We may never know the name of the person who pulled the trigger on Osama Bin Laden. But in coming days, we'll likely learn a lot about the various military entities that contributed to the raid that took him out. At National Journal, Marc Ambinder has a great backgrounder on the secret Joint Special Operations Command team that executed yesterday's mission:
Were it not for this high-value target, it might have been a routine mission for the specially trained and highly mythologized SEAL Team Six, officially called the Naval Special Warfare Development Group, but known even to the locals at their home base Dam Neck in Virginia as just DevGru.
This HVT was special, and the raids required practice, so they replicated the one-acre compound at Camp Alpha, a segregated section of Bagram Air Base. Trial runs were held in early April.

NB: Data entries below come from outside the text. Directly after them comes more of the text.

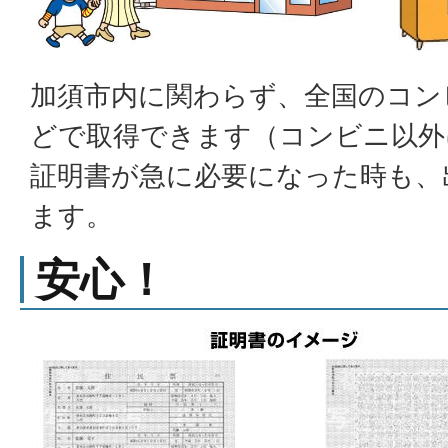
加須市内に関わらず、全国のコン
どで取得できます（コンビニ以外
証明書が急に必要になった時も、
ます。
安心！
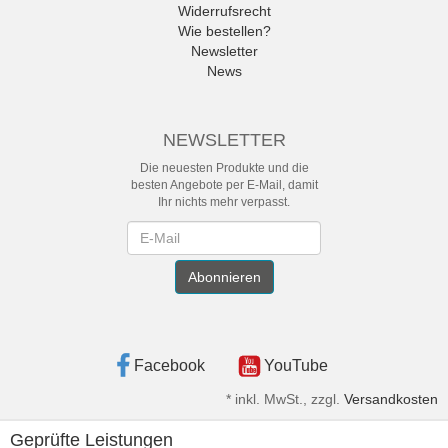
Widerrufsrecht
Wie bestellen?
Newsletter
News
NEWSLETTER
Die neuesten Produkte und die
besten Angebote per E-Mail, damit
Ihr nichts mehr verpasst.
Newsletter
Abonnieren
Facebook
YouTube
*
inkl. MwSt., zzgl.
Versandkosten
Geprüfte Leistungen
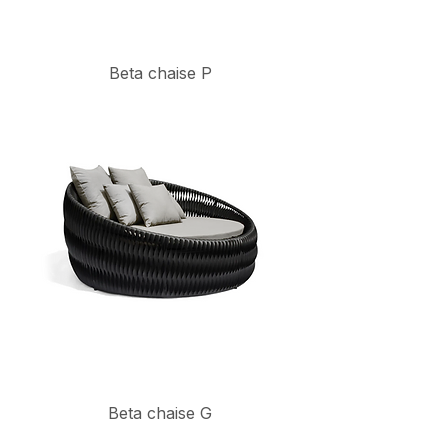
Beta chaise P
Beta chaise G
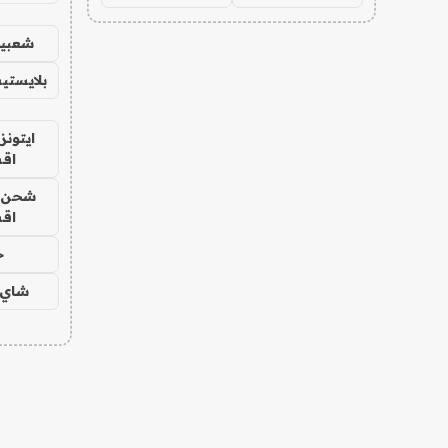
شعبية
بلايستي
ايتونز
اق
شحن يل
اق
ح
شاي 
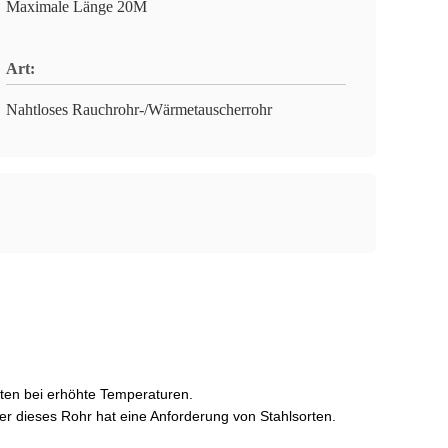
Maximale Länge 20M
Art:
Nahtloses Rauchrohr-/Wärmetauscherrohr
aften bei erhöhte Temperaturen.
aber dieses Rohr hat eine Anforderung von Stahlsorten.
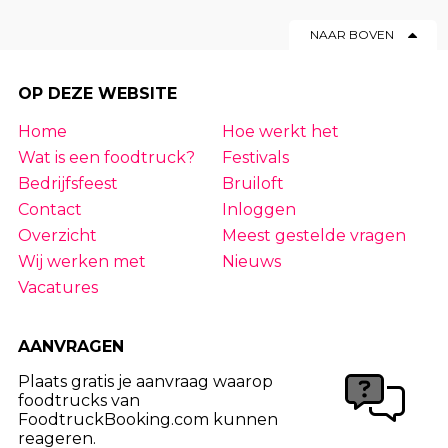
NAAR BOVEN
OP DEZE WEBSITE
Home
Hoe werkt het
Wat is een foodtruck?
Festivals
Bedrijfsfeest
Bruiloft
Contact
Inloggen
Overzicht
Meest gestelde vragen
Wij werken met
Nieuws
Vacatures
AANVRAGEN
Plaats gratis je aanvraag waarop
foodtrucks van
FoodtruckBooking.com kunnen
reageren.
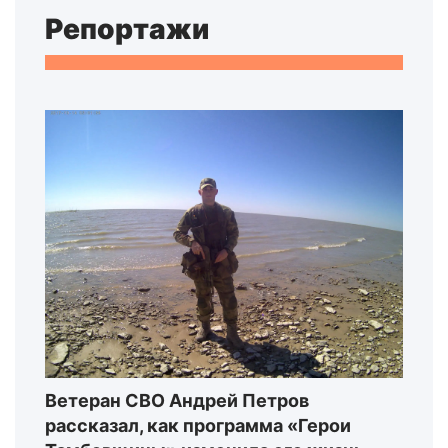
Репортажи
Ветеран СВО Андрей Петров
рассказал, как программа «Герои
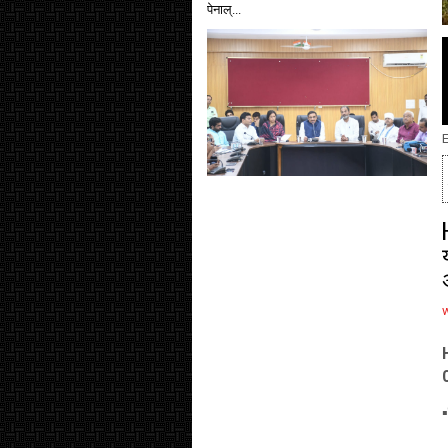
पेनाल्...
E
▪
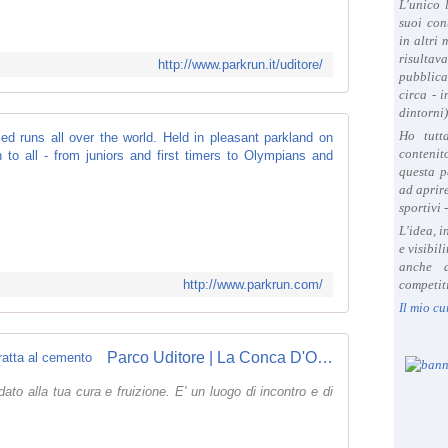
L'unico 
suoi con
in altri
risultav
http://www.parkrun.it/uditore/
pubblica
circa - 
dintorni)
Ho tutt
Home We organi
contenit
R
questa p
ad aprire
u
sportivi 
n
L'idea, 
n
e visibil
i
anche a
n
http://www.parkrun.com/
competiti
g
Il mio cu
i
n
a
Parco Uditore | La Conca D'Oro sottratta al cemento
p
dato alla tua cura e fruizione. E' un luogo di incontro e di
a
r
k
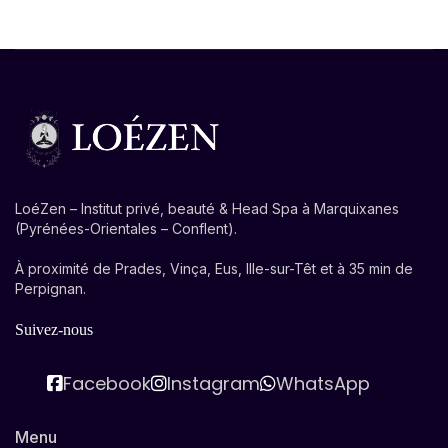
LoéZen – Institut privé, beauté & Head Spa à Marquixanes
(Pyrénées-Orientales – Conflent).
À proximité de Prades, Vinça, Eus, Ille-sur-Têt et à 35 min de
Perpignan.
Suivez-nous
Facebook
Instagram
WhatsApp
Menu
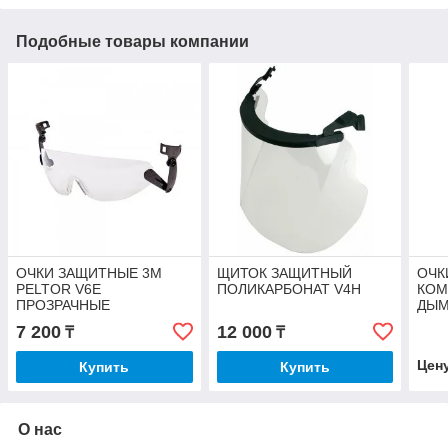
Подобные товары компании
ОЧКИ ЗАЩИТНЫЕ 3М
ЩИТОК ЗАЩИТНЫЙ
ОЧК
PELTOR V6E
ПОЛИКАРБОНАТ V4H
КОМ
ПРОЗРАЧНЫЕ
ДЫМ
7 200
12 000
₸
₸
Цен
Купить
Купить
О нас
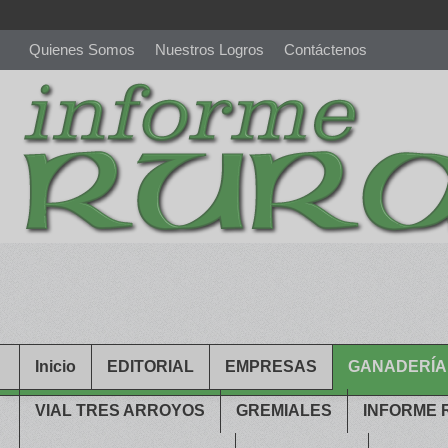
Quienes Somos
Nuestros Logros
Contáctenos
richardmillereplica
is also available with delicate watches for wo
youngsexdoll.com
with professional customer services. 1: 1 desi
Inicio
EDITORIAL
EMPRESAS
GANADERÍA
VIAL TRES ARROYOS
GREMIALES
INFORME 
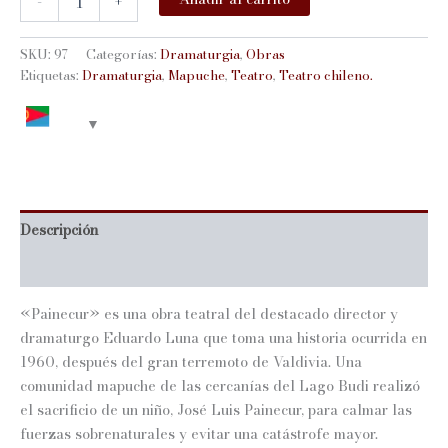
-
+
cantidad
SKU:
97
Categorías:
Dramaturgia
,
Obras
Etiquetas:
Dramaturgia
,
Mapuche
,
Teatro
,
Teatro chileno.
Descripción
Información adicional
«Painecur» es una obra teatral del destacado director y
dramaturgo Eduardo Luna que toma una historia ocurrida en
1960, después del gran terremoto de Valdivia. Una
comunidad mapuche de las cercanías del Lago Budi realizó
el sacrificio de un niño, José Luis Painecur, para calmar las
fuerzas sobrenaturales y evitar una catástrofe mayor.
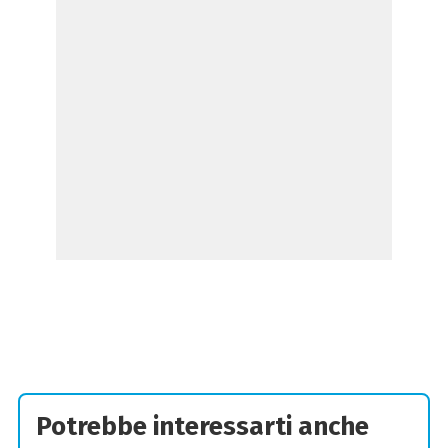
Potrebbe interessarti anche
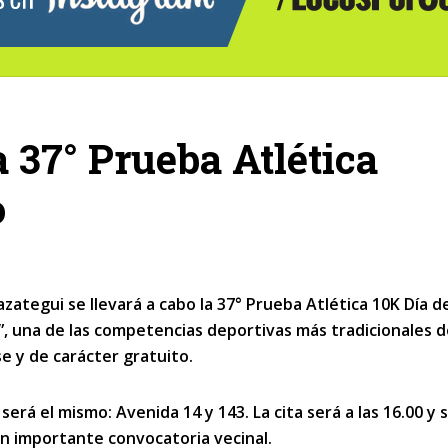
a 37° Prueba Atlética
o
azategui se llevará a cabo la 37° Prueba Atlética 10K Día d
o”, una de las competencias deportivas más tradicionales d
se y de carácter gratuito.
será el mismo: Avenida 14 y 143. La cita será a las 16.00 y 
on importante convocatoria vecinal.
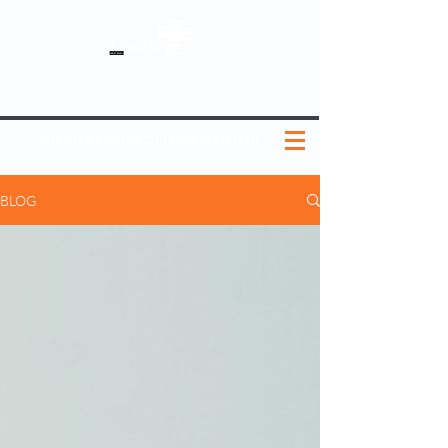
SOBRE NÓS
NOSSOS PLANOS
MEDICINA PREVENTIVA
NOSSAS UNIDADES
0800 580 0082
|
(11) 3181-5048
BLOG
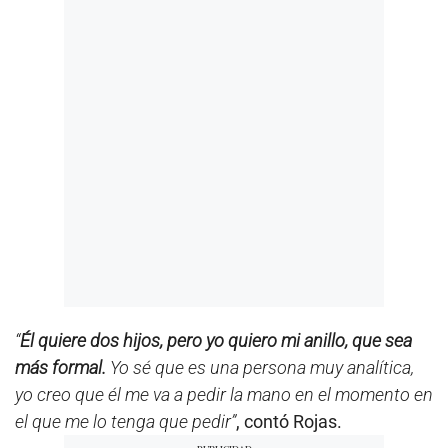
t
e
s
,
4
1
s
e
c
o
n
d
s
“
Él quiere dos hijos, pero yo quiero mi anillo, que sea
más formal.
Yo sé que es una persona muy analítica,
yo creo que él me va a pedir la mano en el momento en
el que me lo tenga que pedir”
, contó Rojas.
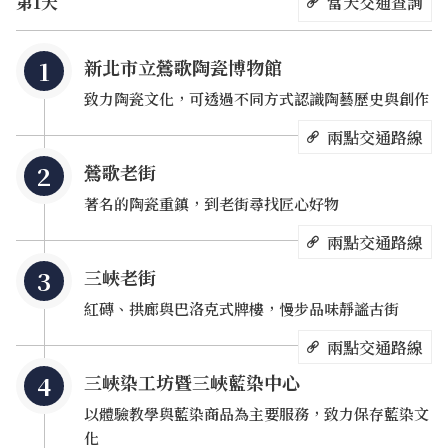
第1天
當天交通查詢
幽靜氛圍。全國首座以陶瓷為主題的博物館，為地下2層、
地上3層的清水模現代建築物，介紹臺灣200年來的燒窯文
新北市立鶯歌陶瓷博物館
化。其中，陶藝研習室裡有完整的教學設備，除了開辦專業
致力陶瓷文化，可透過不同方式認識陶藝歷史與創作
的陶藝研習課程，週二到週日每天都有四場的陶藝動手做課
程，每月或每季推出不同主題，讓遊客學陶、玩陶，輕鬆掌
兩點交通路線
握做陶的訣竅，盡情享受玩陶樂趣。
鶯歌老街
著名的陶瓷重鎮，到老街尋找匠心好物
走出主建築物，園區後方還有一座適合全家大小來此散步的
兩點交通路線
陶瓷公園，夏天開放的戲水區，則是小朋友的最愛。另外這
三峽老街
裡還有一間名為「生活好美麗」的創意藝術商店，是由陶博
館自營的文化商品概念店，店內販售由陶博館自己開發的各
紅磚、拱廊與巴洛克式牌樓，慢步品味靜謐古街
種商品。另外也開放其他創作者展售商品，特別的是，這些
兩點交通路線
商品只在陶博館裡獨家販售，絕無分號。
三峽染工坊暨三峽藍染中心
以體驗教學與藍染商品為主要服務，致力保存藍染文
【新北市立鶯歌陶瓷博物館】
化
地址：新北市鶯歌區文化路200號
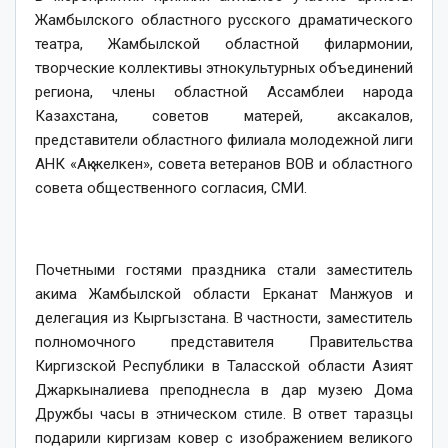
Жамбылского областного русского драматического
театра, Жамбылской областной филармонии,
творческие коллективы этнокультурных объединений
региона, члены областной Ассамблеи народа
Казахстана, советов матерей, аксакалов,
представители областного филиала молодежной лиги
АНК «Ақ желкен», совета ветеранов ВОВ и областного
совета общественного согласия, СМИ.
Почетными гостями праздника стали заместитель
акима Жамбылской области Ерканат Манжуов и
делегация из Кыргызстана. В частности, заместитель
полномочного представителя Правительства
Киргизской Республики в Таласской области Азият
Джаркыналиева преподнесла в дар музею Дома
Дружбы часы в этническом стиле. В ответ таразцы
подарили киргизам ковер с изображением великого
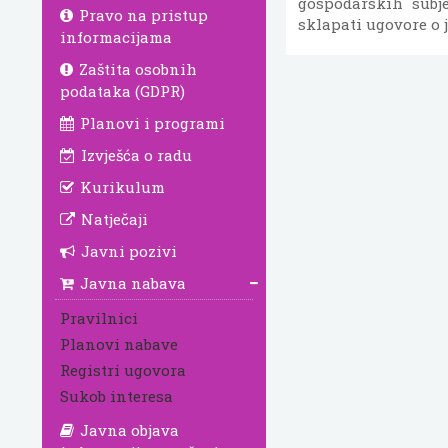
gospodarskih subje
Pravo na pristup
sklapati ugovore o 
informacijama
Zaštita osobnih
podataka (GDPR)
Planovi i programi
Izvješća o radu
Kurikulum
Natječaji
Javni pozivi
Javna nabava
Pravilnici
Planovi nabave
Registri ugovora
Sukob interesa
Javna objava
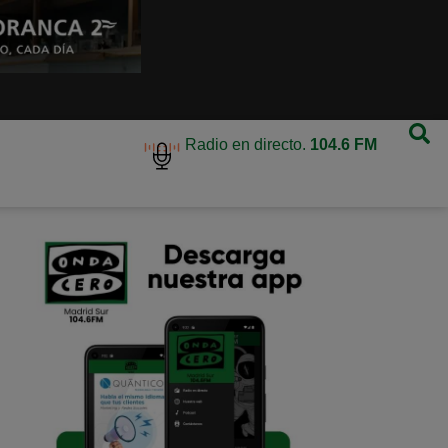
Radio en directo.
104.6 FM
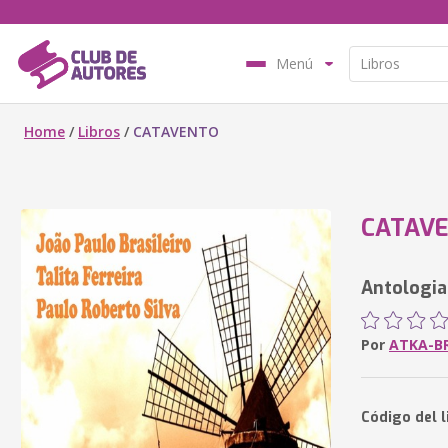
Menú
Home
/
Libros
/
CATAVENTO
CATAV
Antologia
Por
ATKA-BR
Código del 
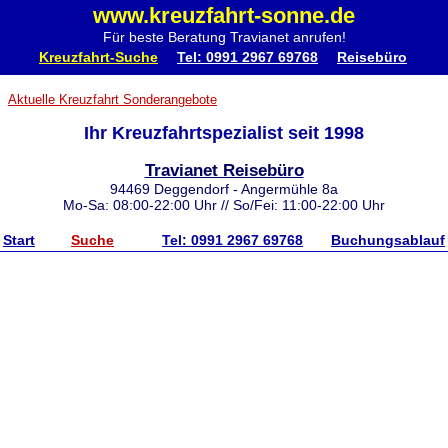
www.kreuzfahrt-sonne.de
Für beste Beratung Travianet anrufen!
Kreuzfahrt-Suche
Tel: 0991 2967 69768
Reisebüro
Aktuelle Kreuzfahrt Sonderangebote
Ihr Kreuzfahrtspezialist seit 1998
Travianet Reisebüro
94469 Deggendorf - Angermühle 8a
Mo-Sa: 08:00-22:00 Uhr // So/Fei: 11:00-22:00 Uhr
Start
Suche
Tel: 0991 2967 69768
Buchungsablauf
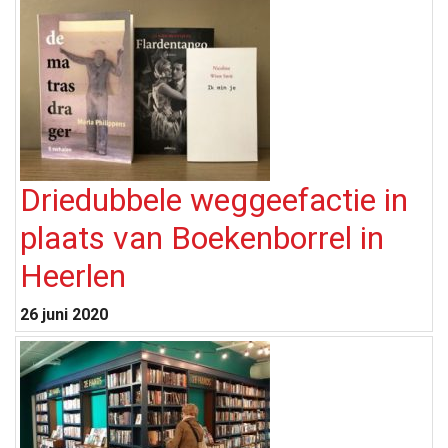
Driedubbele weggeefactie in
plaats van Boekenborrel in
Heerlen
26 juni 2020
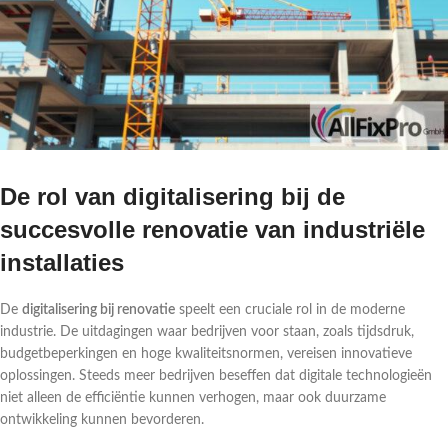
De rol van digitalisering bij de
succesvolle renovatie van industriële
installaties
De
digitalisering bij renovatie
speelt een cruciale rol in de moderne
industrie. De uitdagingen waar bedrijven voor staan, zoals tijdsdruk,
budgetbeperkingen en hoge kwaliteitsnormen, vereisen innovatieve
oplossingen. Steeds meer bedrijven beseffen dat digitale technologieën
niet alleen de efficiëntie kunnen verhogen, maar ook duurzame
ontwikkeling kunnen bevorderen.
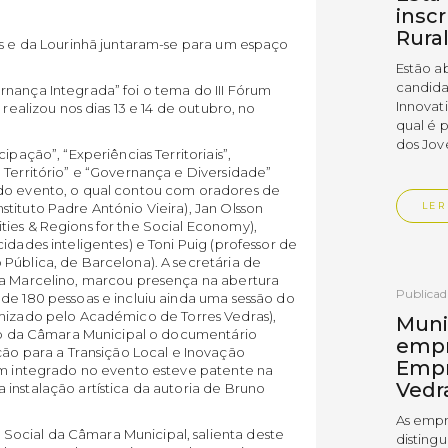
insc
Rura
as e da Lourinhã juntaram-se para um espaço
Estão a
candida
rnança Integrada” foi o tema do III Fórum
Innovat
 realizou nos dias 13 e 14 de outubro, no
qual é 
dos Jov
ipação”, “Experiências Territoriais”,
 Território” e “Governança e Diversidade”
 do evento, o qual contou com oradores de
tituto Padre António Vieira), Jan Olsson
LER
ties & Regions for the Social Economy),
idades inteligentes) e Toni Puig (professor de
Pública, de Barcelona). A secretária de
na Marcelino, marcou presença na abertura
Publica
de 180 pessoas e incluiu ainda uma sessão do
amizado pelo Académico de Torres Vedras),
Muni
ício da Câmara Municipal o documentário
empr
 para a Transição Local e Inovação
Empr
bém integrado no evento esteve patente na
Vedr
instalação artística da autoria de Bruno
As empr
ocial da Câmara Municipal, salienta deste
disting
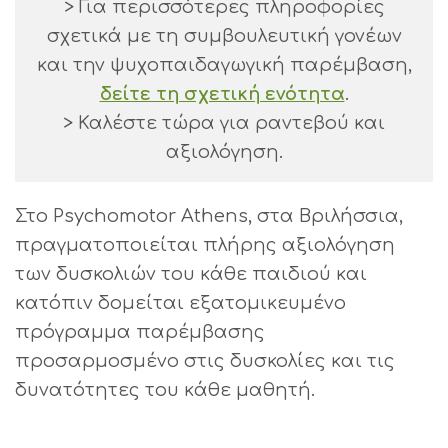
> Για περισσότερες πληροφορίες
σχετικά με τη συμβουλευτική γονέων
και την ψυχοπαιδαγωγική παρέμβαση,
δείτε τη σχετική ενότητα
.
> Καλέστε τώρα για ραντεβού και
αξιολόγηση.
Στο Psychomotor Athens, στα Βριλήσσια,
πραγματοποιείται πλήρης αξιολόγηση
των δυσκολιών του κάθε παιδιού και
κατόπιν δομείται εξατομικευμένο
πρόγραμμα παρέμβασης
προσαρμοσμένο στις δυσκολίες και τις
δυνατότητες του κάθε μαθητή.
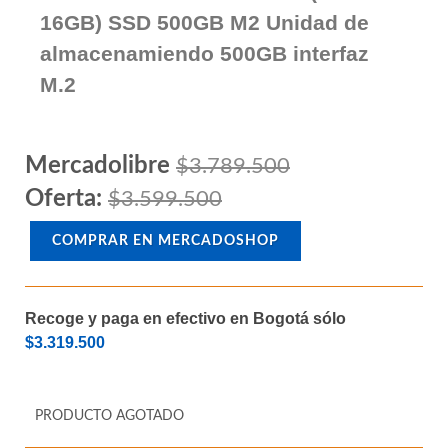
Entry level Motherboard B550 M
Wifi para procesadores Amd Am4
Memoria Ram DDR4 hasta 128GB
Memoria Ram DDR4 32GB (2 x
16GB) SSD 500GB M2 Unidad de
almacenamiendo 500GB interfaz
M.2
Mercadolibre
$3.789.500
Oferta:
$3.599.500
COMPRAR EN MERCADOSHOP
Recoge y paga en efectivo en Bogotá sólo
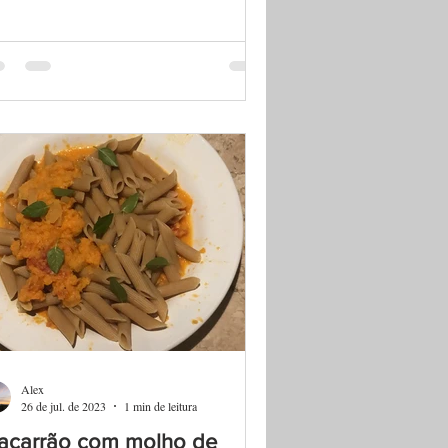
Alex
26 de jul. de 2023
1 min de leitura
acarrão com molho de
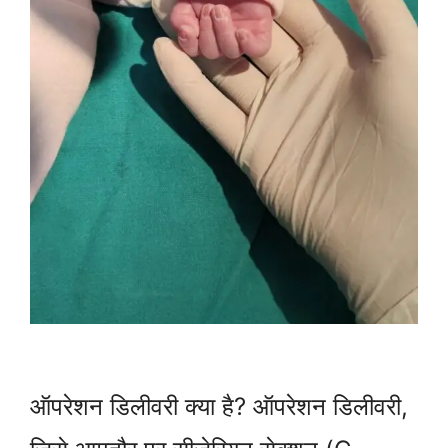
ऑपरेशन डिलीवरी क्या है? ऑपरेशन डिलीवरी,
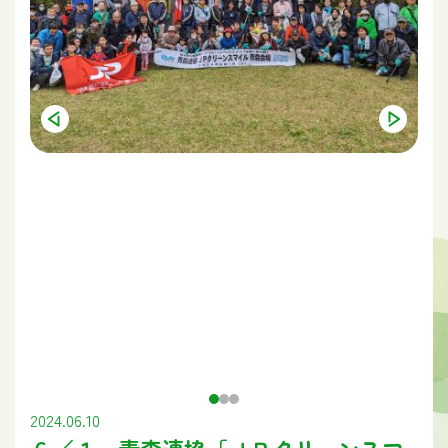
2024.06.10
６／１ 青森連協「ＪＰクリーンスマ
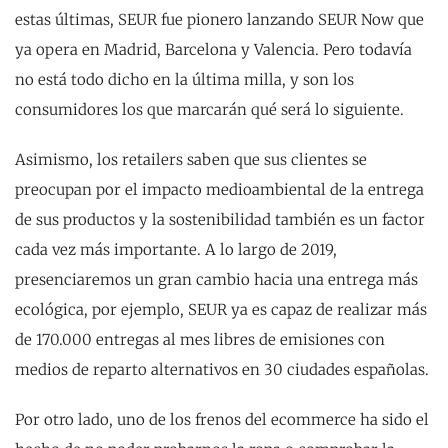
estas últimas, SEUR fue pionero lanzando SEUR Now que
ya opera en Madrid, Barcelona y Valencia. Pero todavía
no está todo dicho en la última milla, y son los
consumidores los que marcarán qué será lo siguiente.
Asimismo, los retailers saben que sus clientes se
preocupan por el impacto medioambiental de la entrega
de sus productos y la sostenibilidad también es un factor
cada vez más importante. A lo largo de 2019,
presenciaremos un gran cambio hacia una entrega más
ecológica, por ejemplo, SEUR ya es capaz de realizar más
de 170.000 entregas al mes libres de emisiones con
medios de reparto alternativos en 30 ciudades españolas.
Por otro lado, uno de los frenos del ecommerce ha sido el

DevGru belongs to the Joint Special Operations Command, an extraordinary and unusual collection of classified standing task forces and special-missions units. They report to the president and operate worldwide based on the legal (or extra-legal) premises of classified presidential directives. Though the general public knows about the special SEALs and their brothers in Delta Force, most JSOC missions never leak. We only hear about JSOC when something goes bad (a British aid worker is accidentally killed) or when something really big happens (a merchant marine captain is rescued at sea), and even then, the military remains especially sensitive about their existence. Several dozen JSOC operatives have died in Pakistan over the past several years. Their names are released by the Defense Department in the usual manner, but with a cover story—generally, they were killed in training accidents in eastern Afghanistan. That's the code.